Towards the end of last night's debate, Martha Raddatz asked the candidates, "If you are elected, what could you both give to this country as a man, as a human being, that no one else could?" The very first word out of Paul Ryan's mouth was, "Honesty."
It was an unfortunate choice of characteristics. When the congressman realizes this or not, the "Lyin' Ryan" moniker was never intended to be ironic.
Of particular interest to me, though, was the congressman's take on the economy. Ryan noted the economic difficulties in Scranton, Pennsylvania -- where Vice President Biden was born -- and the fact that the unemployment rate has gone up there in recent years. "That's how it's going all around America," Ryan said.
Biden pounced, explaining, "You don't read the statistics. That's not how [the unemployment rate is] going. It's going down," but Ryan made his pitch anyway.
"Look, did they come in and inherit a tough situation? Absolutely. But we're going in the wrong direction.... We're heading in the wrong direction."
Now, this would ordinarily be the time that I point out how backwards this is. Every relevant metric -- job creation, economic growth, the stock market, the manufacturing sector, even the deficit -- is vastly improved as compared to four years ago. If improving economic conditions, in Ryan's mind, are "the wrong direction," he probably ought to define "wrong." Just last week, the unemployment rate fell to a four-year low -- is Ryan going to argue that a falling jobless rate is bad news?
But event putting these details aside, another problem with Ryan's take is that even Mitt Romney has said the opposite.
The Republican presidential candidate has said, more than once, that "the economy is getting better." Indeed, remember this incredible clip?

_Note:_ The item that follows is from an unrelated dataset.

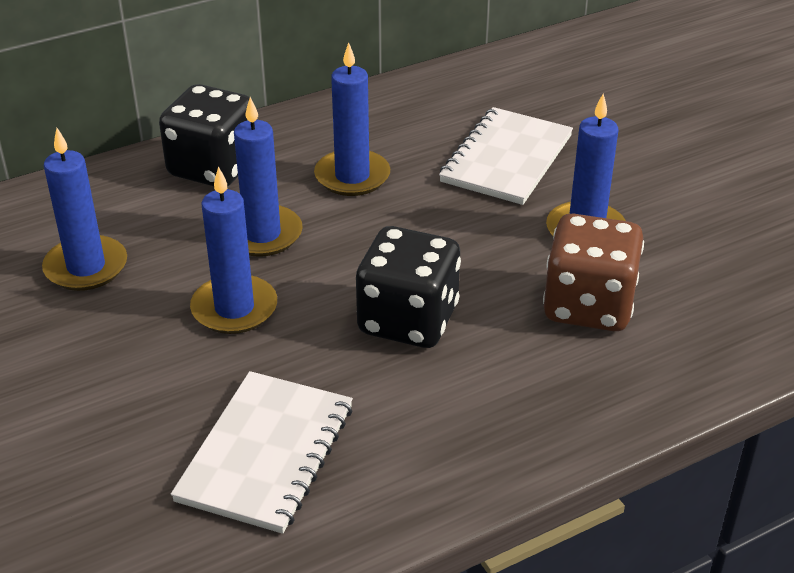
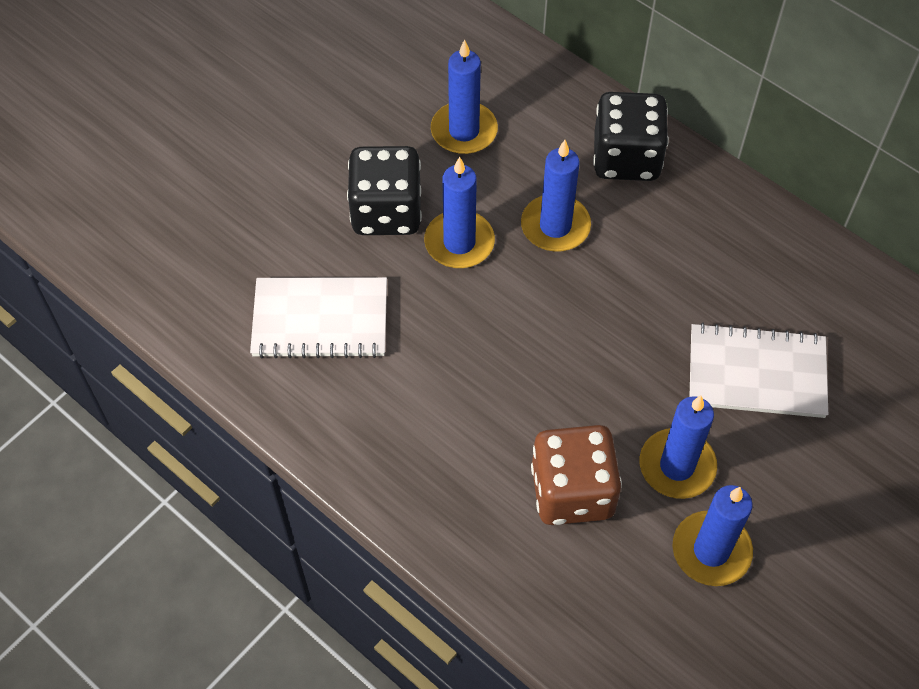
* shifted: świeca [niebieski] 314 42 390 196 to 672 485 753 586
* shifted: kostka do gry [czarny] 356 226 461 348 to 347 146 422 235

If Ryan wants to argue that conditions haven't improved enough, fine. If he wants to argue that conditions have improved, but Obama shouldn't get credit, fine. If he wants to say conditions would be even better if we'd tried a different course, we can at least have the debate.
But to say a growing economy that's adding jobs is worse than a shrinking economy that's losing jobs is ridiculous. When Romney and his own running mate are making competing claims about the nation's number-one issue, you know there's a problem.